▶ **WHAT YOU SHOULD DO**
Your answer should be every line of the records that contains the word "Call".

▶ **DATA TO USE**
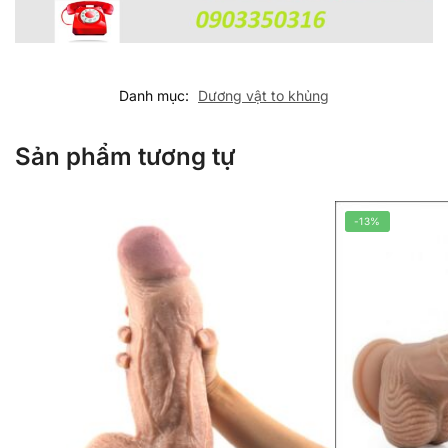
Danh mục:
Dương vật to khủng
Sản phẩm tương tự
-13%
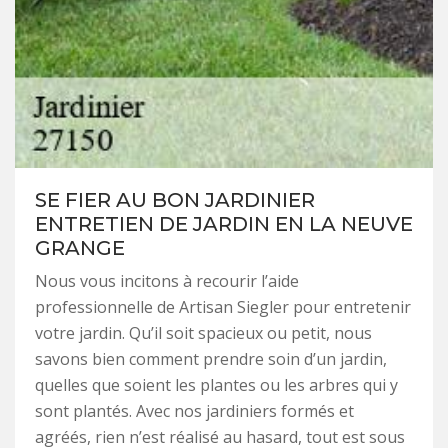
SE FIER AU BON JARDINIER
ENTRETIEN DE JARDIN EN LA NEUVE
GRANGE
Nous vous incitons à recourir l’aide
professionnelle de Artisan Siegler pour entretenir
votre jardin. Qu’il soit spacieux ou petit, nous
savons bien comment prendre soin d’un jardin,
quelles que soient les plantes ou les arbres qui y
sont plantés. Avec nos jardiniers formés et
agréés, rien n’est réalisé au hasard, tout est sous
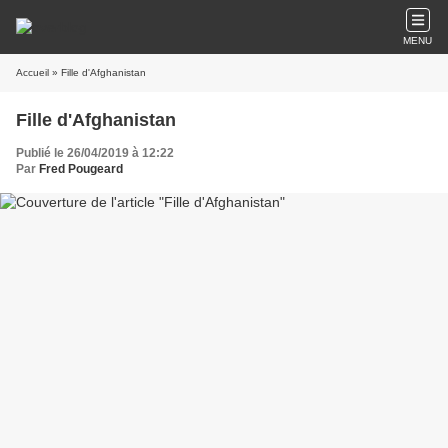
MENU
Accueil
» Fille d'Afghanistan
Fille d'Afghanistan
Publié le 26/04/2019 à 12:22
Par
Fred Pougeard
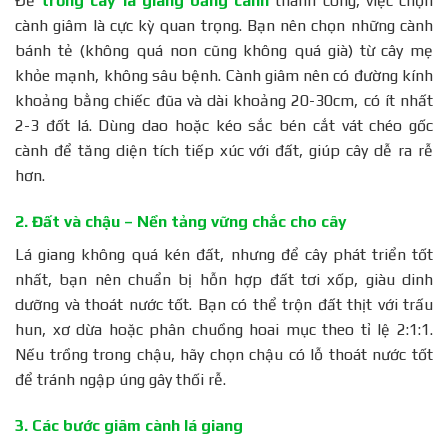
Để
trồng cây lá giang bằng cành
thành công, việc chọn
cành giâm là cực kỳ quan trọng. Bạn nên chọn những cành
bánh tẻ (không quá non cũng không quá già) từ cây mẹ
khỏe mạnh, không sâu bệnh. Cành giâm nên có đường kính
khoảng bằng chiếc đũa và dài khoảng 20-30cm, có ít nhất
2-3 đốt lá. Dùng dao hoặc kéo sắc bén cắt vát chéo gốc
cành để tăng diện tích tiếp xúc với đất, giúp cây dễ ra rễ
hơn.
2. Đất và chậu – Nền tảng vững chắc cho cây
Lá giang không quá kén đất, nhưng để cây phát triển tốt
nhất, bạn nên chuẩn bị hỗn hợp đất tơi xốp, giàu dinh
dưỡng và thoát nước tốt. Bạn có thể trộn đất thịt với trấu
hun, xơ dừa hoặc phân chuồng hoai mục theo tỉ lệ 2:1:1.
Nếu trồng trong chậu, hãy chọn chậu có lỗ thoát nước tốt
để tránh ngập úng gây thối rễ.
3. Các bước giâm cành lá giang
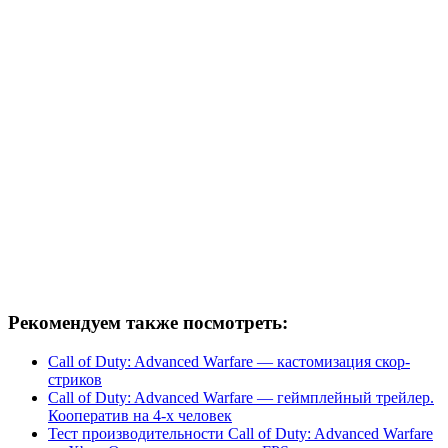
Рекомендуем также посмотреть:
Call of Duty: Advanced Warfare — кастомизация скор-
стриков
Call of Duty: Advanced Warfare — геймплейный трейлер.
Кооператив на 4-х человек
Тест производительности Call of Duty: Advanced Warfare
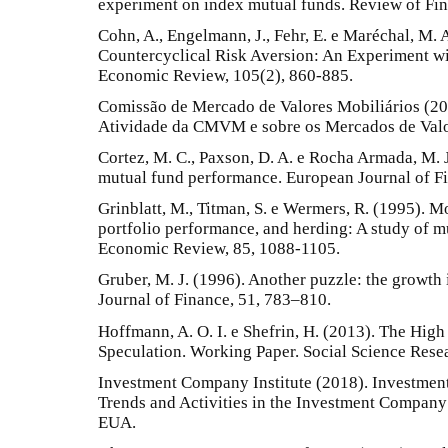
experiment on index mutual funds. Review of Fin
Cohn, A., Engelmann, J., Fehr, E. e Maréchal, M. 
Countercyclical Risk Aversion: An Experiment wi
Economic Review, 105(2), 860-885.
Comissão de Mercado de Valores Mobiliários (201
Atividade da CMVM e sobre os Mercados de Valor
Cortez, M. C., Paxson, D. A. e Rocha Armada, M. J
mutual fund performance. European Journal of Fi
Grinblatt, M., Titman, S. e Wermers, R. (1995). 
portfolio performance, and herding: A study of 
Economic Review, 85, 1088-1105.
Gruber, M. J. (1996). Another puzzle: the growth
Journal of Finance, 51, 783–810.
Hoffmann, A. O. I. e Shefrin, H. (2013). The High
Speculation. Working Paper. Social Science Rese
Investment Company Institute (2018). Investme
Trends and Activities in the Investment Company 
EUA.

▶ **EXPECTED ANSWER**
Call of Duty: Advanced Warfare — кастомизация скор-
Call of Duty: Advanced Warfare — геймплейный трейлер.
Тест производительности Call of Duty: Advanced Warfare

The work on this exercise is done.